__Data to examine__.
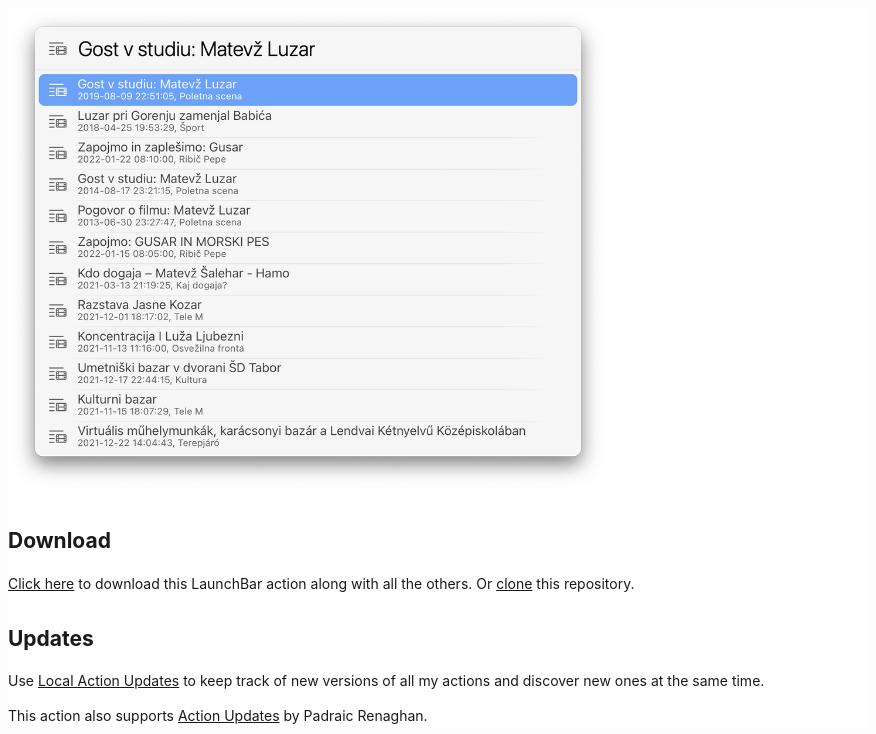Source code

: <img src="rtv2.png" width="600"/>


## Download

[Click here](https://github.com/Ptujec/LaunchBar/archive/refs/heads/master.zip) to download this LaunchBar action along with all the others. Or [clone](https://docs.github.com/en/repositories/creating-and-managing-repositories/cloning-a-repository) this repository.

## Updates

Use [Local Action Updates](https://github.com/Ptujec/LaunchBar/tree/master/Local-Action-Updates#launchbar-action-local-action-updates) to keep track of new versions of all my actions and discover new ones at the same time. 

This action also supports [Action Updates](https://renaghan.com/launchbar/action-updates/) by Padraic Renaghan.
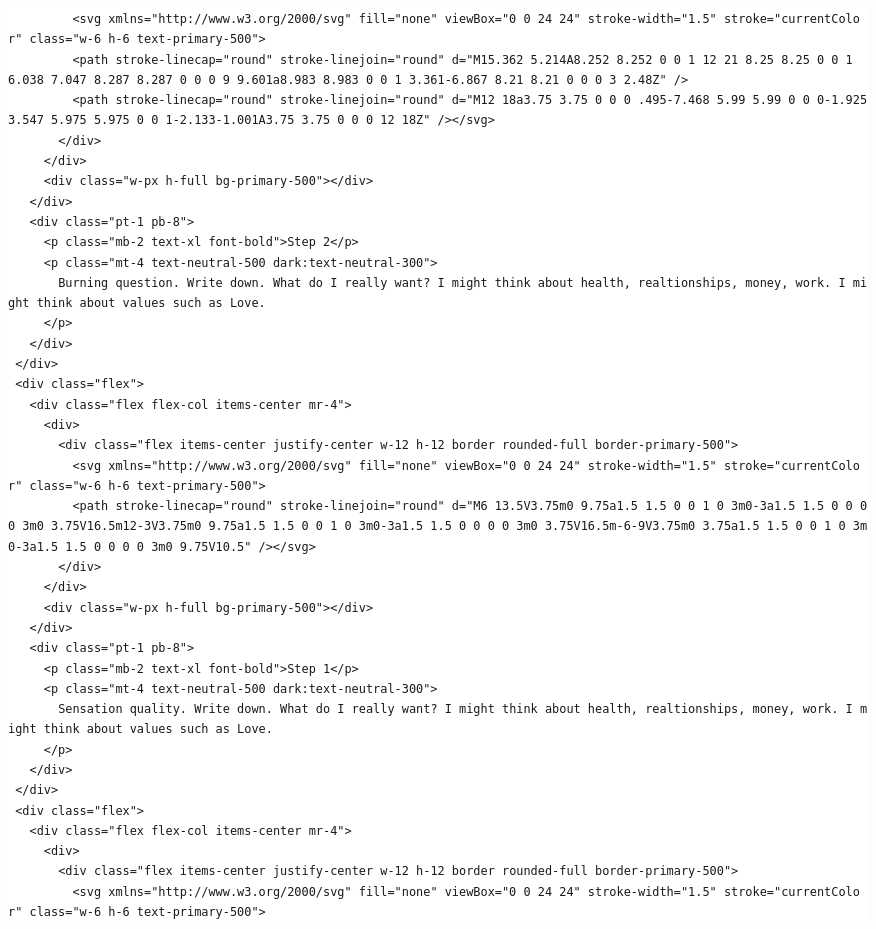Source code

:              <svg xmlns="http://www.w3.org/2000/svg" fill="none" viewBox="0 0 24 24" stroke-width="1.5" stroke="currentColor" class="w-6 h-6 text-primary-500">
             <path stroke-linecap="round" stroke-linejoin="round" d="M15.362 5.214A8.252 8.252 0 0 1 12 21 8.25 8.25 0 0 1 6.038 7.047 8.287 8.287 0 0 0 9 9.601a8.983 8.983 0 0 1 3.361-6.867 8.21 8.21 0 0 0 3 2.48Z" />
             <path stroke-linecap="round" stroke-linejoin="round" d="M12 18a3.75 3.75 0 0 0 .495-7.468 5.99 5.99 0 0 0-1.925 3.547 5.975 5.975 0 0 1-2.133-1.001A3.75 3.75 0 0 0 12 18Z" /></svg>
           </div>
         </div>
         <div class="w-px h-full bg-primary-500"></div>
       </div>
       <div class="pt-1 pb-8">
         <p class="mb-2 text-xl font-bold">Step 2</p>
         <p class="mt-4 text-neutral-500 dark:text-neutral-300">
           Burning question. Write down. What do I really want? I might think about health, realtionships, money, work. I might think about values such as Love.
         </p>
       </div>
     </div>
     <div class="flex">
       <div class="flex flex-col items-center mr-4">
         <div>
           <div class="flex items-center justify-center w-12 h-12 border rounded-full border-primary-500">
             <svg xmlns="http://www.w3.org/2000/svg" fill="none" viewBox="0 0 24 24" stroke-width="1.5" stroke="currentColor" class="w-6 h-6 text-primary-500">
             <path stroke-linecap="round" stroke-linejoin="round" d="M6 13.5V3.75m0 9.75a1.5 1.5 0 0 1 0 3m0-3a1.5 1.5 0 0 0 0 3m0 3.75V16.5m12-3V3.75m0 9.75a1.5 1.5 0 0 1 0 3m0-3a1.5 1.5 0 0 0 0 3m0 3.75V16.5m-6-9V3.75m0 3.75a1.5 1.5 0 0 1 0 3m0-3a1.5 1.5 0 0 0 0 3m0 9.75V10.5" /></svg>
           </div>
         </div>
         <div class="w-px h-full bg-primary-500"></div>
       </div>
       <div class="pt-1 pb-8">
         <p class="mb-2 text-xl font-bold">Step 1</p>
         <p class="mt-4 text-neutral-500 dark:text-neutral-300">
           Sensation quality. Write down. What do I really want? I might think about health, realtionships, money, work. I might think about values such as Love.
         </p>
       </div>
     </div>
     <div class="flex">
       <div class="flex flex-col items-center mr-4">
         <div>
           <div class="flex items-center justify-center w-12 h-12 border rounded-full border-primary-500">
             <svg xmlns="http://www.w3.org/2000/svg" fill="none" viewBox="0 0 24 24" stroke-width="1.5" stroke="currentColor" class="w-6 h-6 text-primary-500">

__What the task asks__. Find the word "realtionships" in the data and copy out each line where it turns up.

__Written answer__.
           Burning question. Write down. What do I really want? I might think about health, realtionships, money, work. I might think about values such as Love.
           Sensation quality. Write down. What do I really want? I might think about health, realtionships, money, work. I might think about values such as Love.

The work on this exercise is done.